Key Findings and Practical Implications
The experiments, conducted on the NREL-118 system (high VER penetration), compared DHP (DDD) with variants of SHP (DDS, SDS) under different VER levels and reserve requirements.
- Reliability: SHP significantly reduces unmet demand compared to DHP, particularly under high VER and low reserve settings. SHP can achieve the same reliability level (e.g., zero unmet demand) with substantially lower mandated reserve requirements. For instance, under high solar/wind integration, DDD required high reserves, DDS required medium reserves, and SDS required low reserves to eliminate unmet demand.
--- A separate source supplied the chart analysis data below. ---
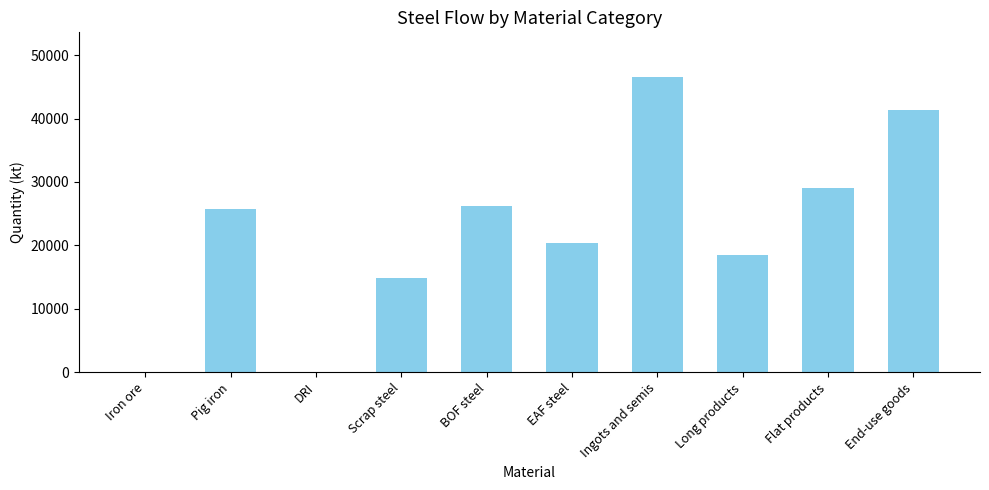

What is the maximum value shown in the chart?

46599.0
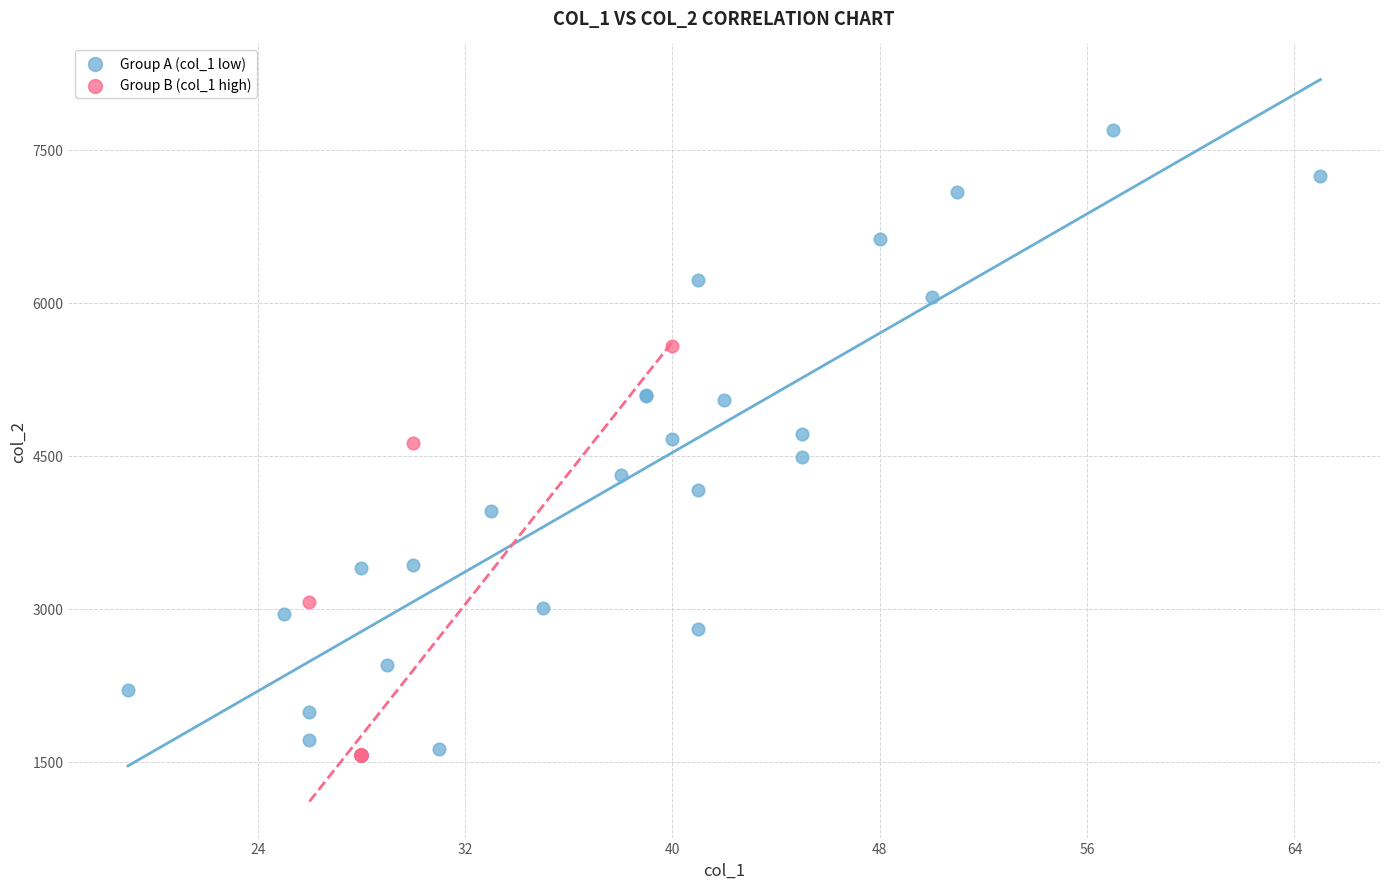

Which series contains the highest Y value?

Group A (col_1 low)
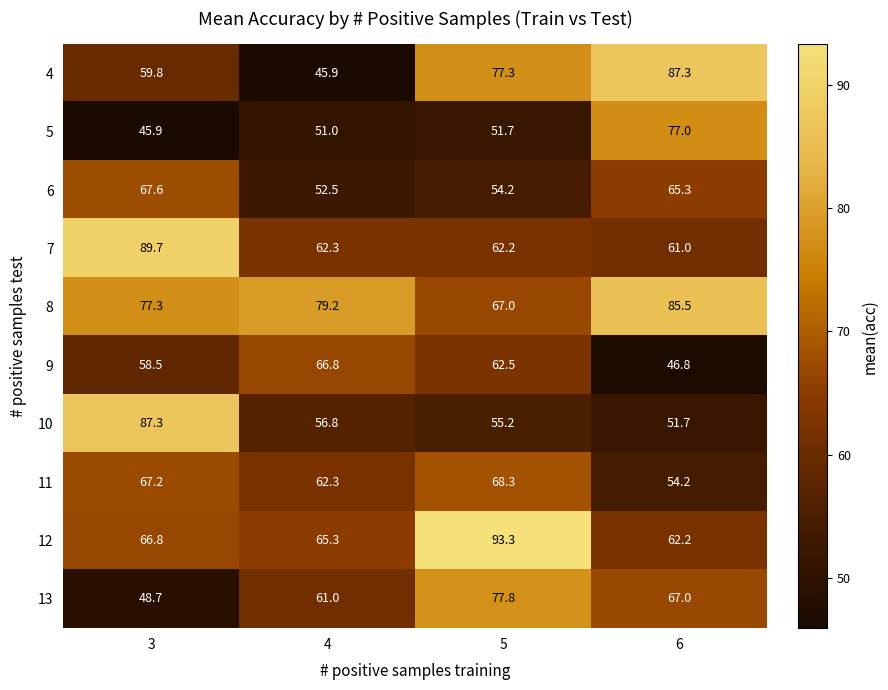

Where does the 6 series first go above 65?

3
This implies stochastic models intrinsically manage uncertainty better, reducing the need for large, fixed reserve buffers. SHP also reduced the reliance on last-minute commitments from ST-UC.
- Economics: By enabling lower reserve requirements to meet reliability targets, SHP leads to lower overall system operating costs. The paper found cost reductions of up to 10.4% when comparing the SHP settings to the DHP setting at the minimum reserve level needed for zero unmet demand.
- Environmental Impact: Higher VER integration generally reduces GHG emissions. While SHP might lead to slightly more renewable curtailment and conventional over-generation (used as a buffer against uncertainty), the ability to operate reliably with lower reserves (meaning fewer fossil fuel plants running unnecessarily) results in lower overall emissions compared to DHP operating at the higher reserve levels needed to achieve comparable reliability.
- Trade-offs: SHP results in more proactive buffering through over-generation and curtailment compared to DHP, which relies more heavily on reactive ST-UC commitments. This suggests SHP dynamically positions the system to handle upcoming variability.
Conclusion
The paper provides strong evidence, based on simulations with the NREL-118 dataset, that adopting an SHP framework offers significant advantages over the traditional DHP approach in power systems with high VER integration. SHP leads to improved reliability, reduced operating costs, and lower environmental impact, primarily by allowing the system to operate reliably with lower reserve margins. The practical implication is that investing in advanced stochastic optimization modeling and solution techniques for operations planning can be a cost-effective strategy to manage the challenges of a renewable-heavy grid. The paper explicitly notes the computational limitations of current SMIP solvers as a barrier to implementing fully stochastic hierarchies (especially ST-UC) and calls for further research in algorithms and short-term probabilistic forecasting. The code and data were made available to enhance reproducibility [github].